Mark:
According to its maker, Defamation (Hashmatsa) is an exploration of the meaning and reality of the term ‘anti-semitism’, prompted by the response of an American film critic who had applied that label to one of Yoav Shamir’s earlier works. The irony of an Israeli armed service veteran turned filmmaker being called anti-semitic was not lost on him, and yet he decided to investigate the label through interviews with prominent American and Israeli figures in the fight against anti-semitism, and, most poignantly, a collection of Israeli schoolchildren on a tour of concentration camps in Poland.
Starting with the children being counselled before heading to Poland, and finishing with the same children inconsolable when confronted with the furnaces of Auschwitz, one could easily imagine an entirely different film using these images, and yet Shamir questions the messages of the past and their relevance for the future. Is it right to fill these children’s minds with the message that there are anti-semites everywhere, and they aren’t safe anywhere but Israel? The proof of their reaction to this message is displayed on screen: when three elderly Polish men strike up a benign conversation with them, they rush off, labelling themselves abused when nothing of the sort has occurred.
One scene deserves special mention – a group of teenage girls note their guilt for not feeling worse when visiting Auschwitz, assuming they have something wrong with them if they can’t react in the way they imagined they might. The film appears to suggest their education is in fact manipulation, with one participant openly questioning the appropriateness of the tours.
Other significant interview subjects include Abe Foxman, head of the Anti-Defamation League (ADL), a worldwide body whose purpose is to fight anti-semitism wherever it occurs and which is officed in the US. Foxman is never less than candid about the threats he sees all around Jews, and should be congratulated for allowing access to a filmmaker of such a different mind from his own. Shamir also explores the role in diplomacy that a body such as this can fulfill: ADL supporters seem happy to acknowledge the perception that the ADL represents US government interests when it does no such thing.

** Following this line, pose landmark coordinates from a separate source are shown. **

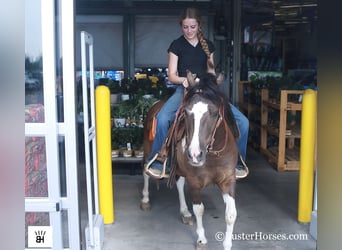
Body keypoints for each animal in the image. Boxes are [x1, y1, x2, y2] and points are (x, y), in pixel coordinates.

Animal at [141, 71, 238, 250]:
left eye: (215, 112)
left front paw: (227, 244)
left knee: (179, 183)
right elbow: (199, 210)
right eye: (186, 112)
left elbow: (230, 214)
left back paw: (185, 212)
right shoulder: (194, 181)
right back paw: (145, 200)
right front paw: (201, 240)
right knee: (145, 170)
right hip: (147, 150)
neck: (212, 155)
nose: (194, 154)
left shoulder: (228, 180)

Norman Finkelstein, John Mearsheimer and Stephen Walt all contribute to the counter-argument – that much of the perceived anti-semitism is a response to Israeli foreign policy and suppression of Palestinians. Their portraits are mixed, however, as Finkelstein loses some of his credibility when behaving erratically toward Shamir near the end of the film.

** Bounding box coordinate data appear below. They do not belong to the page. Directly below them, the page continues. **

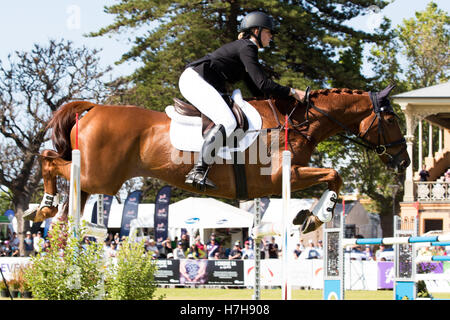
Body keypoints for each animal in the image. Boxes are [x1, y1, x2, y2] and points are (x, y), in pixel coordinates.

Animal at [25, 84, 412, 235]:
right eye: (392, 119)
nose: (404, 162)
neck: (297, 121)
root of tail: (93, 109)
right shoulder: (282, 177)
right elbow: (335, 175)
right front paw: (315, 217)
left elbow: (334, 176)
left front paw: (308, 216)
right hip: (102, 176)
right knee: (49, 159)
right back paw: (43, 206)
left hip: (95, 178)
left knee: (67, 188)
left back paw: (51, 213)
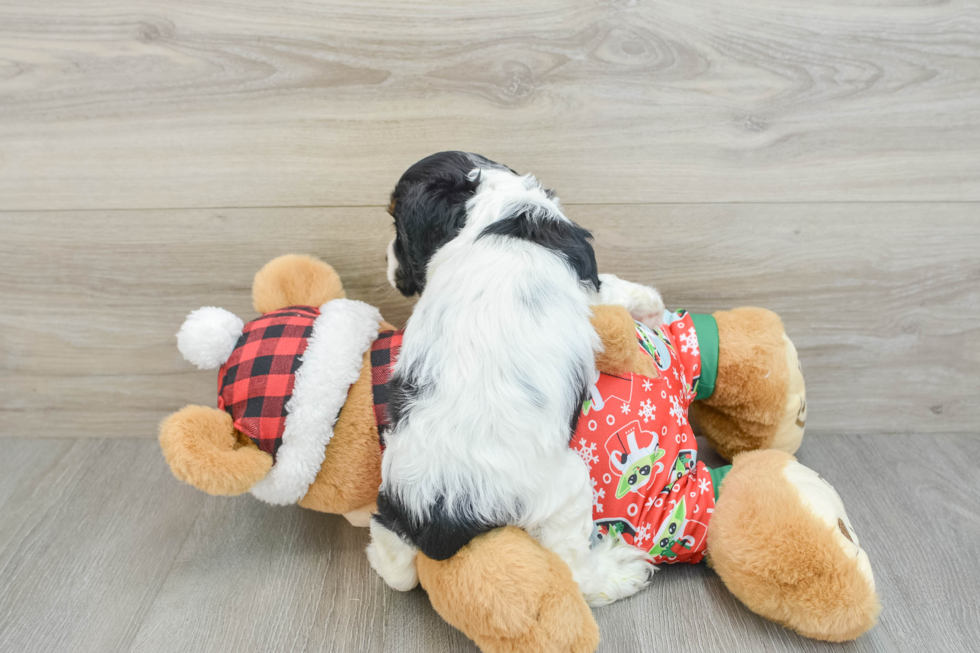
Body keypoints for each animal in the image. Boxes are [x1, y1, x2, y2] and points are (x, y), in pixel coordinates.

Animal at [370, 152, 668, 600]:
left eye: (398, 230)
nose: (387, 263)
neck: (492, 206)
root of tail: (438, 509)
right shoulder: (591, 285)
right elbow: (617, 290)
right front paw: (652, 308)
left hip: (391, 500)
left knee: (396, 568)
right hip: (567, 487)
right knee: (574, 568)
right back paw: (619, 570)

This incident suggests the honesty and skill of the filmmaker, as seemingly he has allowed the interview subjects to live or die by their own words, without excessive editorialising. Shamir takes a light tone, and a deliberately naive narrative style. The tone is one of the film’s strengths, with handwritten name labels over new interview subjects to introduce them, and upbeat music more suited to a party than a serious discussion. This never detracts from the serious topics at hand, but it suggests one of Shamir’s main theses: that debate about Israel’s policies should not necessarily be so charged with emotion.
It is only in its final moments that Shamir miscalculates, with a trite voiceover unnecessarily stating things that could best have been left unsaid. Witnessing the powerful reactions of the Israeli children to everything they have seen should have been enough. Nonetheless, Shamir has crafted a coherent argument for looking forward without forgetting the past, and his film adds further to a discussion that is probably worth having.